Jarvis – “We wanted it to be a proper full-on rave track, so we gave it to them. They did it and played it to us, and we said “yeah, it’s alright, it’s a bit jerky, isn’t it? we just wanted it to go oomph-oomph-oomph-ommph but when it came back it was more like omp….ompump-omp….omompompompoomph-oomph. You couldn’t dance to it.”
Russell – “What we’d had in mind was really ‘can you make it so people can dance to it?’ – that was our naive assumption of what they might do.”
Parrot – “I’m afraid we went off on one on it really.”

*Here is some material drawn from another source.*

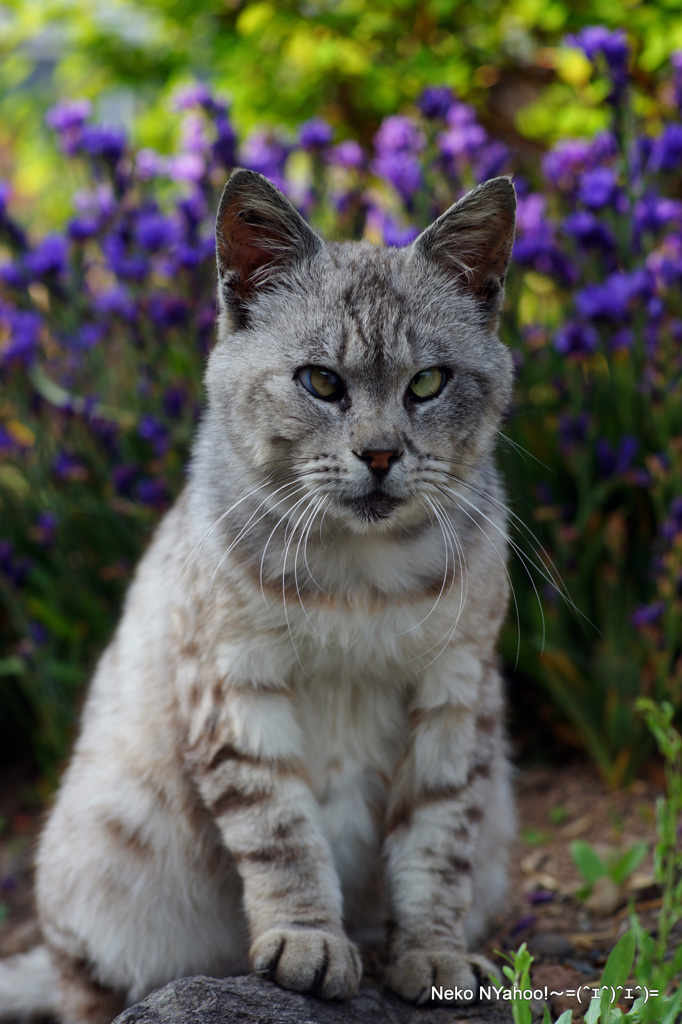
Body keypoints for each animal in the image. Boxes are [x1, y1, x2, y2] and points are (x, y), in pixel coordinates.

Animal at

The passage of time has made the remix no easier to digest. You can see what they were aiming at, but the stuttering beats just sound like a failed experiment that simply should’ve been sent back to the drawing board, a tedious waste of eight minutes. There is one other remix, originally called ‘This House Is Condemned (remix)’ but confusingly labeled as ‘Is This House?’ on the 2012 deluxe edition* – but this is merely mediocre instead of annoying, aside from the underwater effect on Russell’s voice, another grating failed experiment left in for reasons unknown. The two remixes were included on the My Legendary Girlfrind single, where they failed to attract any attention whatsoever, and probably for the best too.
*The real ‘Is This House’ is left off entirely, indicating that the group haven’t changed their minds in the intervening decades.